Das Aufkommen von Künstlicher Intelligenz stellt Unternehmen vor völlig neue Herausforderungen in der Netzwerkinfrastruktur. Anwendungen und Workloads, die auf maschinellem Lernen basieren, erzeugen enorme Datenmengen, die Bandbreiten, Hardware und Sicherheitslösungen stark belasten.
Gleichzeitig eröffnet die Kombination aus KI und modernen Managementtools Chancen, die Effizienz und Resilienz von Netzwerken deutlich zu erhöhen. Opengear, Anbieter von Out-of-Band-Managementlösungen, zeigt die zentralen Herausforderungen und Möglichkeiten auf.
Hoher Datenverkehr belastet Systeme
KI-Cluster erzeugen immense Datenmengen. Ein einzelnes GPU-Rack kann bis zu 100 Kilowatt Wärme produzieren und Daten in Terabit-Bereichen pro Sekunde verarbeiten. Diese Last wirkt sich sowohl physisch auf Hardware, Verkabelung, Kühlung und Stromversorgung aus als auch logisch auf Netzwerk- und Softwareinfrastrukturen. Bandbreitenengpässe, Hotspots und fehleranfällige Systeme sind die Folge. Gleichzeitig können Security-Lösungen bei der Analyse solcher Datenströme an ihre Grenzen stoßen.

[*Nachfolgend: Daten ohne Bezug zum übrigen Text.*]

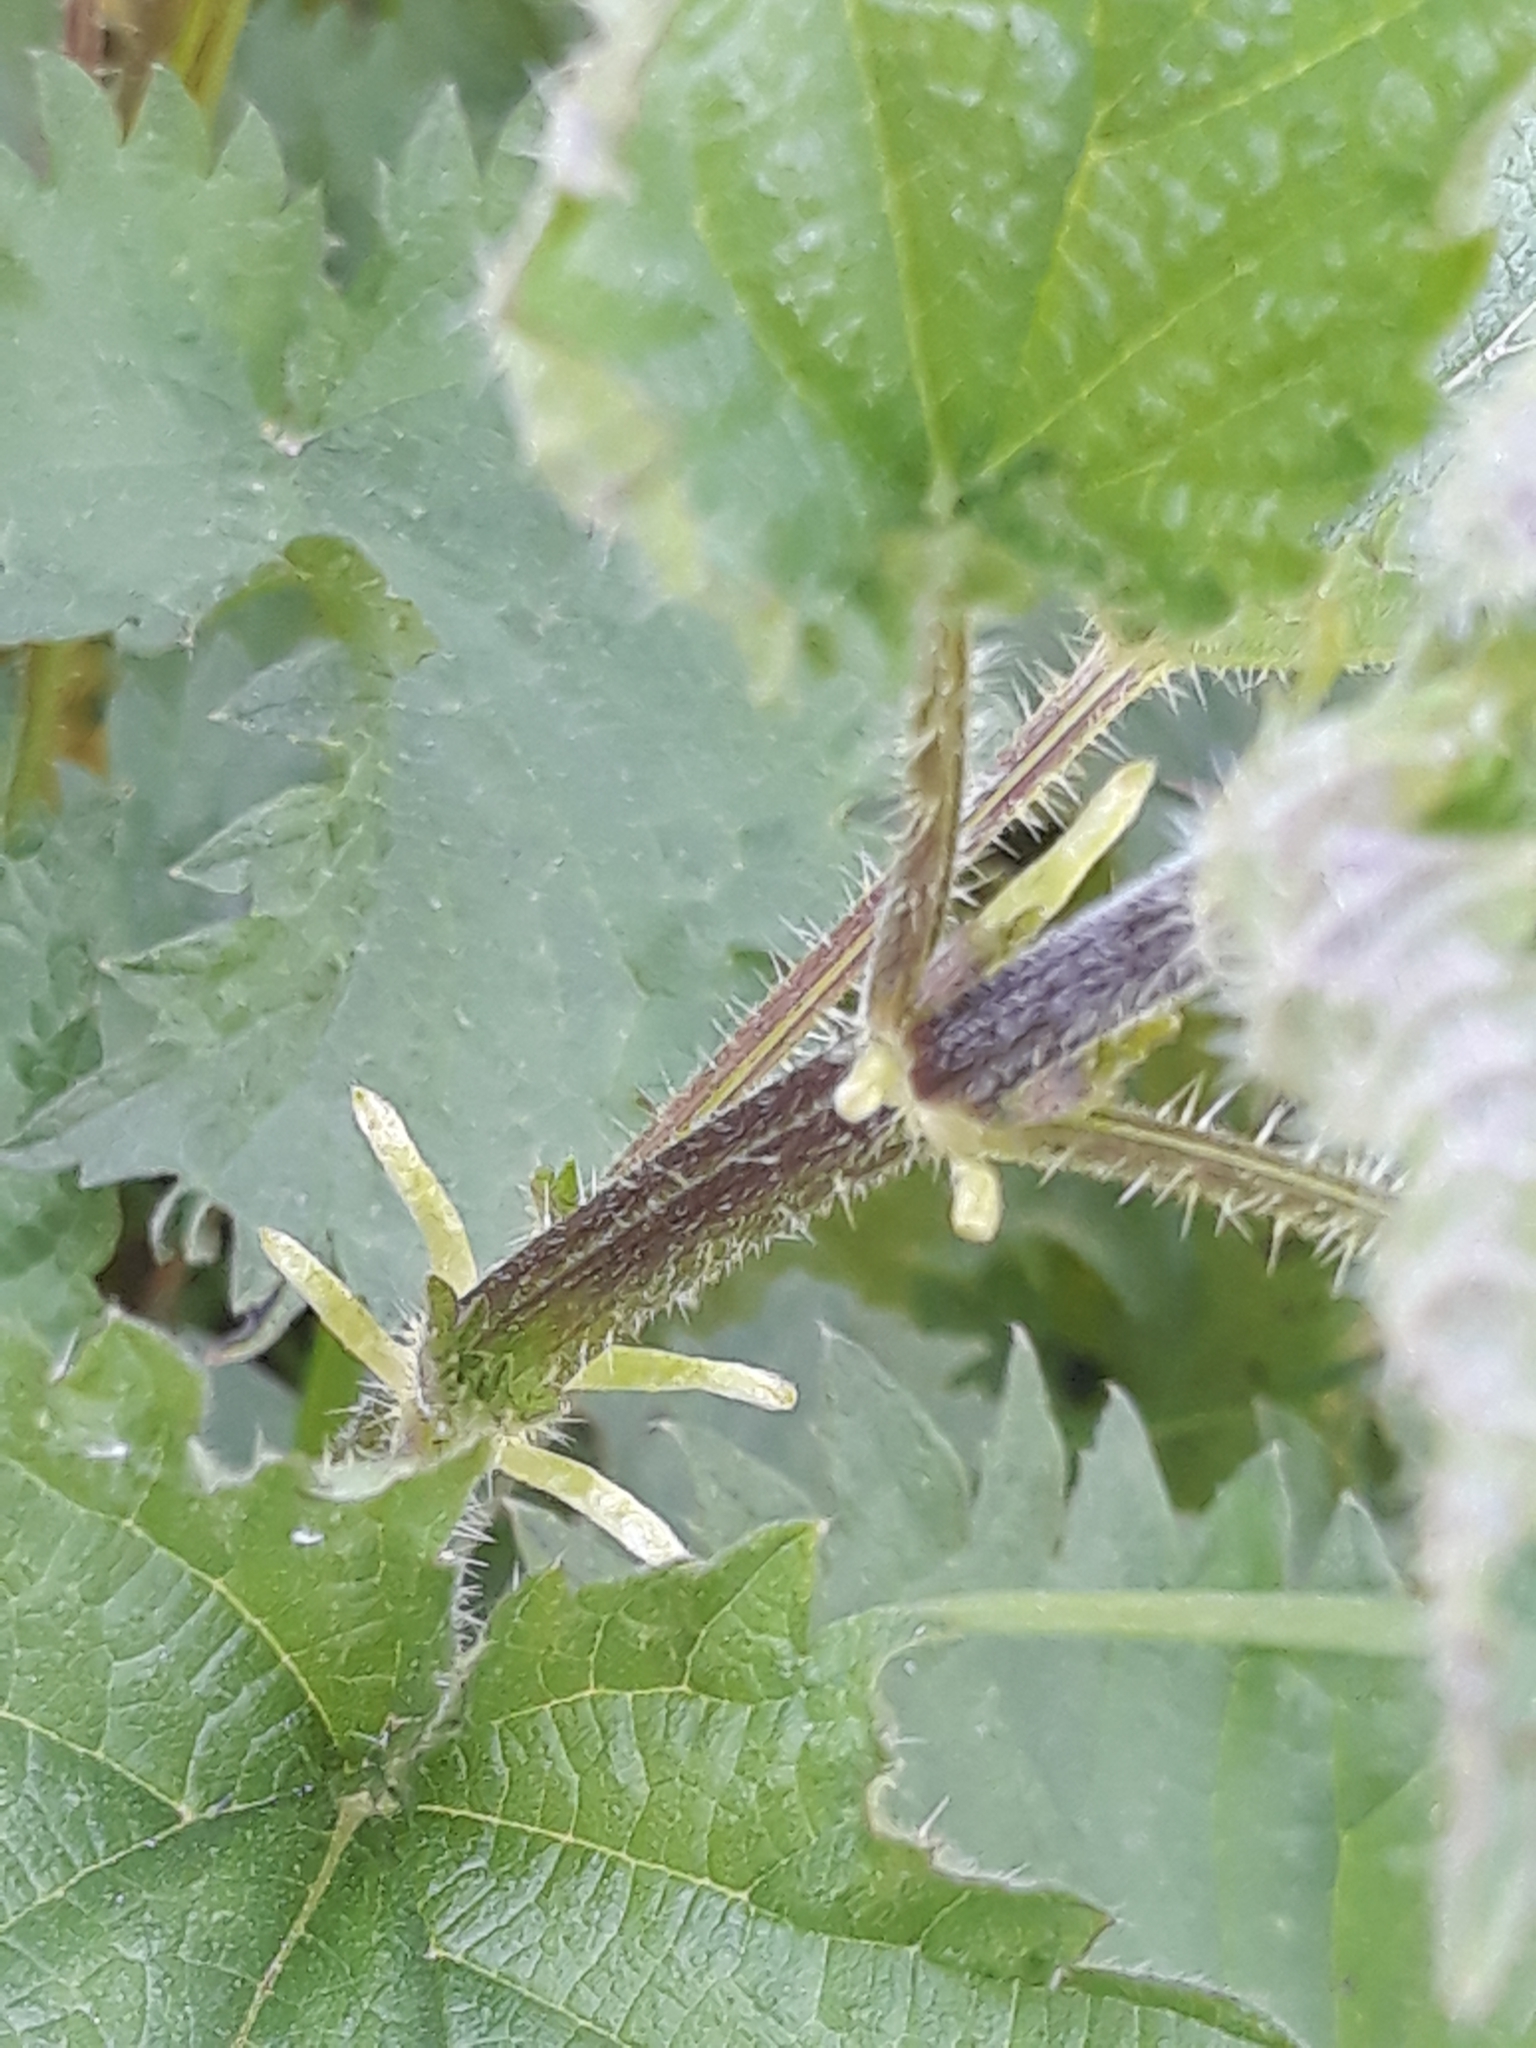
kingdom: Plantae
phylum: Tracheophyta
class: Magnoliopsida
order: Rosales
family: Urticaceae
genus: Urtica
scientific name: Urtica dioica
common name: Common nettle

Edge Computing bringt neue Risiken
Mit KI wächst die Bedeutung von Edge Computing, da Daten nah am Nutzer oder Sensor verarbeitet werden müssen. Die Dezentralisierung vergrößert jedoch die Angriffsfläche. Jeder Remote-Server, jedes Gateway und jeder Sensor wird zu einer potenziellen Schwachstelle, die Cyberkriminelle gezielt ausnutzen können. Insbesondere Ausfälle an Edge-Standorten können genutzt werden, um zentrale Systeme zu kompromittieren.
Menschliche Faktoren bleiben kritisch
Trotz zunehmender Automatisierung steigt die Belastung für Administratoren durch komplexe KI- und Edge-Netzwerke. Fachkräftemangel und steigende Systemkomplexität erhöhen das Risiko von Fehlkonfigurationen und versäumten Updates. Lösungen wie Out-of-Band-Management können die Abhängigkeit vom Faktor Mensch reduzieren, indem sie sichere Kontroll- und Wiederherstellungswege bereitstellen.
KI als Chance für prädiktives Management
Prädiktive Analysen auf Basis von KI helfen, Kapazitätsgrenzen frühzeitig zu erkennen und Ausfälle vorherzusagen. Unternehmen können Wartungsfenster optimieren und den reaktiven Charakter klassischer Netzwerkadministration überwinden. Automatisierungstools übernehmen Routineaufgaben und reduzieren Fehlerquellen.
Selbstheilende Netzwerke steigern die Resilienz
KI-Systeme können Telemetriedaten in Echtzeit auswerten, Anomalien erkennen und eigenständig Wiederherstellungsmaßnahmen einleiten, bevor Nutzer Störungen bemerken. Out-of-Band-Lösungen ergänzen diese Fähigkeiten, indem sie auch bei Ausfall des Hauptnetzwerks den Zugriff auf kritische Ressourcen sichern. Das Ergebnis sind selbstheilende Netzwerke mit deutlich verkürzter mittlerer Wiederherstellungszeit.
Hybride Modelle verbinden Alt und Neu
Moderne Netzwerke bestehen selten nur aus neuen KI-fähigen Komponenten. Legacy-Systeme müssen weiter betrieben werden, während KI-basierte Orchestrierung und Monitoring integriert werden. Out-of-Band-Management bietet hier eine einheitliche Kontrollschicht, die sowohl alte als auch neue Systeme zuverlässig verwaltet und überwacht.
Der Betrieb von KI-Systemen verlangt Netzwerkteams Höchstleistungen ab. Die Kombination aus KI-gestützter Analyse, Automatisierung und Out-of-Band-Management ermöglicht es, Kapazitätsengpässe zu vermeiden, Downtimes zu minimieren und die Resilienz der Infrastruktur deutlich zu steigern. Laut Dirk Schuma von Opengear kann diese Kombination ein entscheidender Vorteil für Unternehmen sein, die KI-Initiativen sicher und effizient betreiben wollen.